Maybe the effectiveness of a spell has to do with how much you understand what it is you are doing. Maybe Transfiguration or Conjuring is limited by the ability of the spellcaster to understand the underlying principles of the object being conjured or transfigured (both from and into). Perhaps “inanimate objects” such as teacups, stones, and bones are relatively simple objects. A ferret, small birds, or orchids, may be a bit more complicated since these are “animate” or living things. There are healing spells, which may fix some of the exterior wounds, but one still needs a potion for internal damage. Maybe the reason why Polyjuice is still the masquerade-of-choice is because casting a spell on yourself to appear as another is very complicated if you need to get all the details exactly right. Perhaps the reason you need a Potion is because it can interact chemically with the biomolecular chemistry of the body more effectively than any spell can.
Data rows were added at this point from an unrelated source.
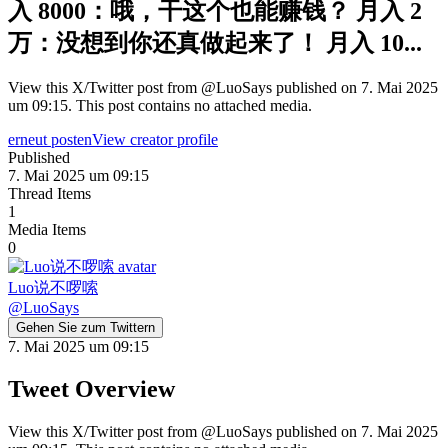
入 8000：哦，干这个也能赚钱？ 月入 2
万：没想到你还真做起来了！ 月入 10...
View this X/Twitter post from @LuoSays published on 7. Mai 2025
um 09:15. This post contains no attached media.
erneut posten
View creator profile
Published
7. Mai 2025 um 09:15
Thread Items
1
Media Items
0
Luo说不啰嗦
@
LuoSays
Gehen Sie zum Twittern
7. Mai 2025 um 09:15
Tweet Overview
View this X/Twitter post from @LuoSays published on 7. Mai 2025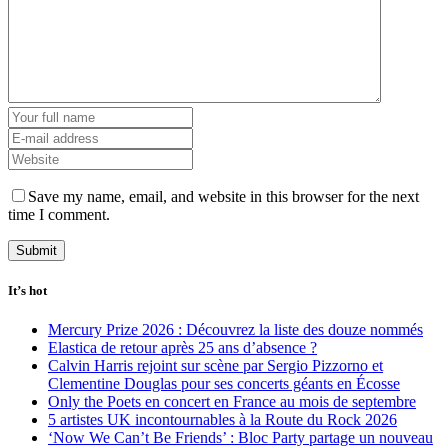
Save my name, email, and website in this browser for the next
time I comment.
It’s hot
Mercury Prize 2026 : Découvrez la liste des douze nommés
Elastica de retour après 25 ans d’absence ?
Calvin Harris rejoint sur scène par Sergio Pizzorno et
Clementine Douglas pour ses concerts géants en Écosse
Only the Poets en concert en France au mois de septembre
5 artistes UK incontournables à la Route du Rock 2026
‘Now We Can’t Be Friends’ : Bloc Party partage un nouveau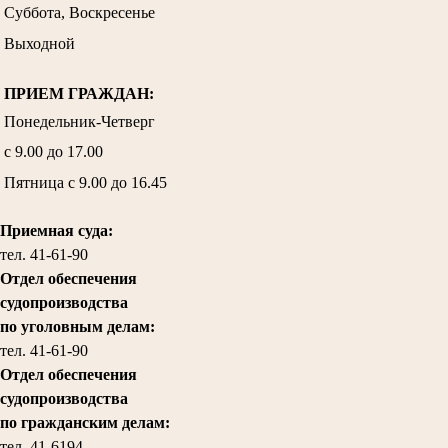
Суббота, Воскресенье
Выходной
ПРИЕМ ГРАЖДАН:
Понедельник-Четверг
с 9.00 до 17.00
Пятница с 9.00 до 16.45
Приемная суда:
тел. 41-61-90
Отдел обеспечения
судопроизводства
по уголовным делам:
тел.
41-61-90
Отдел обеспечения
судопроизводства
по гражданским делам
:
тел. 41-6194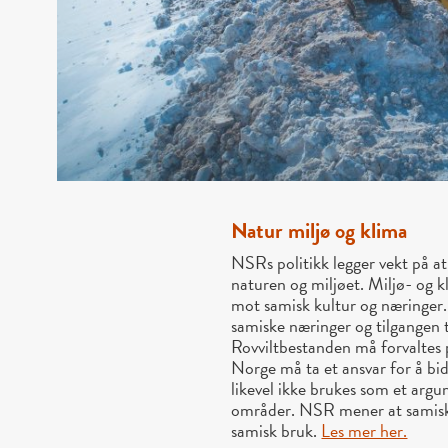
Natur miljø og klima
NSRs politikk legger vekt på at
naturen og miljøet. Miljø- og k
mot samisk kultur og næringer
samiske næringer og tilgangen t
Rovviltbestanden må forvaltes 
Norge må ta et ansvar for å bid
likevel ikke brukes som et argu
områder. NSR mener at samisk
samisk bruk.
Les mer her.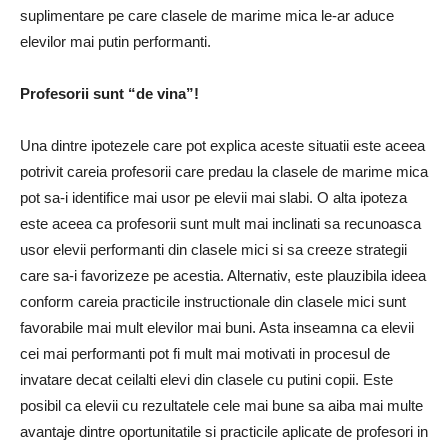
suplimentare pe care clasele de marime mica le-ar aduce
elevilor mai putin performanti.
Profesorii sunt “de vina”!
Una dintre ipotezele care pot explica aceste situatii este aceea
potrivit careia profesorii care predau la clasele de marime mica
pot sa-i identifice mai usor pe elevii mai slabi. O alta ipoteza
este aceea ca profesorii sunt mult mai inclinati sa recunoasca
usor elevii performanti din clasele mici si sa creeze strategii
care sa-i favorizeze pe acestia. Alternativ, este plauzibila ideea
conform careia practicile instructionale din clasele mici sunt
favorabile mai mult elevilor mai buni. Asta inseamna ca elevii
cei mai performanti pot fi mult mai motivati in procesul de
invatare decat ceilalti elevi din clasele cu putini copii. Este
posibil ca elevii cu rezultatele cele mai bune sa aiba mai multe
avantaje dintre oportunitatile si practicile aplicate de profesori in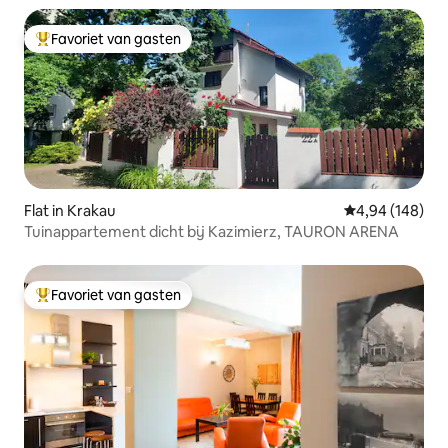
Favoriet van gasten
Topfavoriet van gasten
Flat in Krakau
Gemiddelde beo
4,94 (148)
Tuinappartement dicht bij Kazimierz, TAURON ARENA
Favoriet van gasten
Topfavoriet van gasten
But if the key to more advanced and powerful spellcasting is understanding the complexity of the spell being cast, it seems that learning chemistry (and biochemistry in particular) could lead to some very powerful spells. Imagine casting a spell that acts on the detailed molecular level with long lasting effects rather than just changing the exterior macroscopic level “look” of an object or a person. Perhaps things that are transfigured or conjured look right on the “outside” but may not have much on the “inside” and therefore a trained magical eye can tell the difference. Polyjuice though seems quite undetectable – perhaps because it interacts (albeit reversibly) at the molecular level.

Why was Snape such a capable spellcaster? Perhaps it’s because he was particularly good at Potions. (I’m sure Dumbledore was too!) When Malfoy is struck by Sectumsempra, Snape is at least able to reverse much (but perhaps not all) of the damage, and he aids Dumbledore after the incident of the cursed ring.

So to the wizard or witch reading this, I recommend learning chemistry. In great detail! Because when you understand changes at the molecular level, you will be able to devise and cast spells of great power. And while this blog is called “Potions for Muggles” (which incidentally could be the title of one of my current chemistry classes), perhaps I could teach a class called “Chemistry for Spellcasters”. If only I actually knew how magic worked, I could teach at Hogwarts!